# Need help Vag-Com with transmission faulty codes



## vwetish (Feb 1, 2008)

*Need help with transmission faulty codes Vag-Com*

These are the faulty codes my transmission throws.

Tuesday,19,October,2010,20:15:20:43381
VCDS Version: Release 10.6.1
Data version: 20100831


Address 02: Auto Trans Labels: 09G-927-750.LBL
Control Module Part Number: 09G 927 750 HJ HW: 09G 927 750 CJ
Component and/or Version: AQ 250 6F 1068
Software Coding: 0000000
Work Shop Code: WSC 02130 444 82889
VCID: 8004F71EAA71
3 Faults Found:

17104 - Transmission Output Speed Sensor (G195): Circuit Malfunction 
P0720 - 012 - Electrical Fault in Circuit - MIL ON
Freeze Frame:
Fault Status: 10101100
Fault Priority: 2
Fault Frequency: 1
Reset counter: 44
Mileage: 104552 km
Time Indication: 0
Date: 2010.10.19
Time: 16:39:08

17099 - Transmission Input Speed Sensor (G182): Circuit Malfunction 
P0715 - 012 - Electrical Fault in Circuit - MIL ON
Freeze Frame:
Fault Status: 10101100
Fault Priority: 2
Fault Frequency: 1
Reset counter: 44
Mileage: 104553 km
Time Indication: 0
Date: 2010.10.19
Time: 16:39:41

00300 - Transmission Fluid Temp. Sensor (G93) 
010 - Open or Short to Plus - Intermittent
Freeze Frame:
Fault Status: 00101010
Fault Priority: 2
Fault Frequency: 1
Reset counter: 197
Mileage: 104556 km
Time Indication: 0
Date: 2010.10.19
Time: 16:44:31


It is shifting normal. I think. Not sure. Did not drive hard.
This is how it happened:
I was doing 55-60mph. Traffic slow down so I hit the brakes but not really hard. Slowed down to 20mph. At this pint the engine jerked, just ones. I drove it home. Not even 2 miles.
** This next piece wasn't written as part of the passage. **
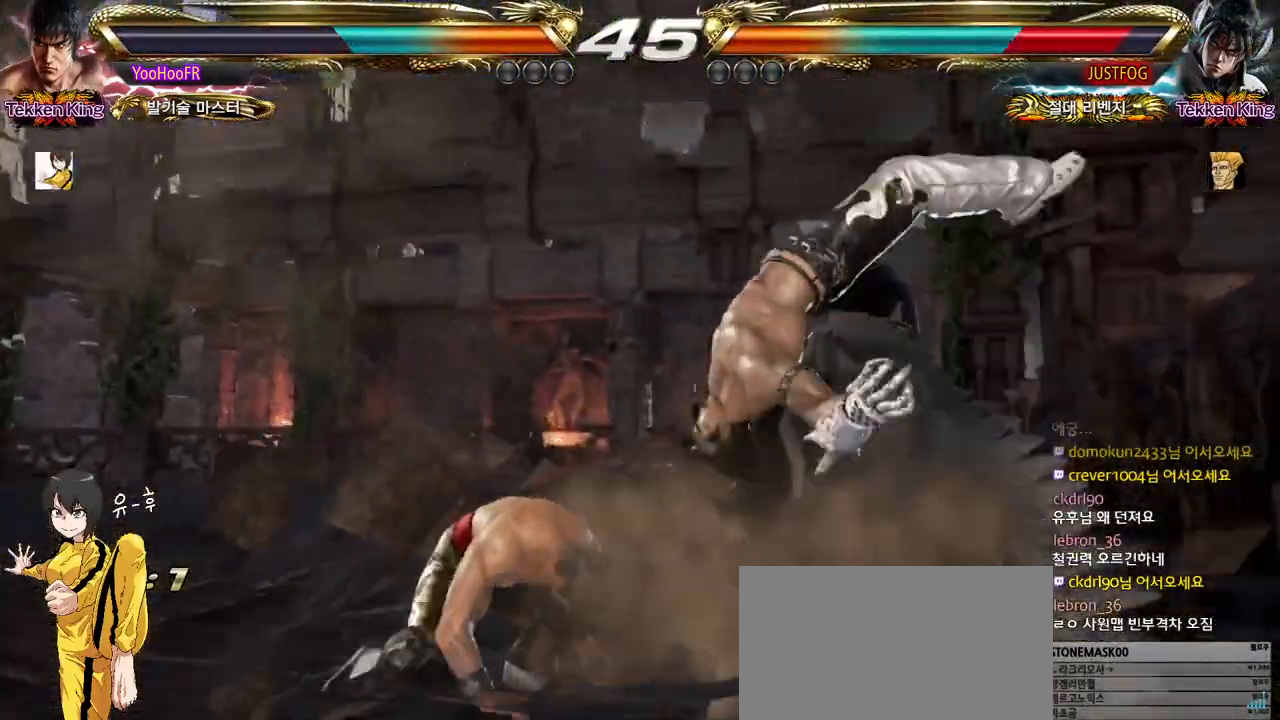
{"buttons": [], "left_stick": "left", "events": [[133, "left_stick", "right"], [233, "CIRCLE", "down"], [350, "CROSS", "down"], [367, "CIRCLE", "up"], [433, "CROSS", "up"], [467, "left_stick", "left"]]}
When I was shifting from D to P through N and R the engine/transmission jerked just like there is bad engine/transmission mount.
When I shut her down and star up again throw MIL.
Please help. Thanks


----------



## rswilson (Aug 22, 2007)

the harsh shift from d to p is caused by the transmission being in limp in mode. was P,R,N,D,S all lit up? one thing to try is under the vehicle on the front of the transmission there are two connectors. Unplug them and see if they are full of fluid. clean it out if fluid is found and clear the faults. If the faults stay away this is most likely your issue. There may also be some TSB's out for your vehicle, your dealer would have to look in to it. Tell them you noticed a harsh downshift after extended highway driving.


----------



## vwetish (Feb 1, 2008)

*Yes they are all lid.*

You are the second person giving mi this advice to check the connectors and the harness it self. I wash the car yesterday but I did not wash the engine bay. The engine and the transmission feel loose. The transmission mount on the driver side has too much play. I have replace the one on the bottom aka dog-bone last year. I will check the wires and the connectors definitely. Thanks for taking you time and providing my with advice.


----------



## vwetish (Feb 1, 2008)

*problem solved*

Thanks for the good advise!
I checked the harnesses and the smaller one listed in as 8pin but actually has only 6 wires was full with transmission fluid. Apparently the _-ring went bed due to high temperatures.
It is $150 but to replace it you need to drain all the oil.
While you at it is good to replace the filter and the gasket.
All together around $300 to $350 for DIY.
Thanks again.


----------



## vwemporium (May 27, 2002)

Clear DTC's and re- ADP the trans.

dont forget 01-04-060 and 063


----------



## vwetish (Feb 1, 2008)

*What is 01-04-060 and 063?*



vwemporium said:


> Clear DTC's and re- ADP the trans.
> 
> dont forget 01-04-060 and 063


 
What is 01-04-060 and 063? 
I just clear the DTC's. 
Put 100miles this weekend with no issues.


----------



## Dana @ Ross-Tech (Sep 15, 2009)

vwetish said:


> What is 01-04-060 and 063?
> I just clear the DTC's.
> Put 100miles this weekend with no issues.


 http://wiki.ross-tech.com/wiki/index.php/Throttle_Body_Alignment_(TBA) 

http://www.ross-tech.com/vag-com/cars/autotrans.html


----------



## vwetish (Feb 1, 2008)

*TBA, why?*

* The vehicle's battery has been disconnected and re-connected 
* The ECU has been removed and reinstalled 
* The Throttle Body has been cleaned or removed and reinstalled 
* The Accelerator Pedal has been removed and reinstalled 

None of these took place. 
Why should I do TBA then? 
Do not get it


----------



## vwetish (Feb 1, 2008)

*Same with this*

: 

Basic Settings should be performed on an Automatic Transmission after: 

* 

Engine replacement . 
* 

ECU replacement 
* 

Throttle Valve adjustment 
* 

TPS replacement 
* 

TPS adustment 
* 

TCM Replacement 

None of these took place. 
I drove my car every day and have not notice anything out of the ordinary. 
This set up is recommended or is mandatory?


----------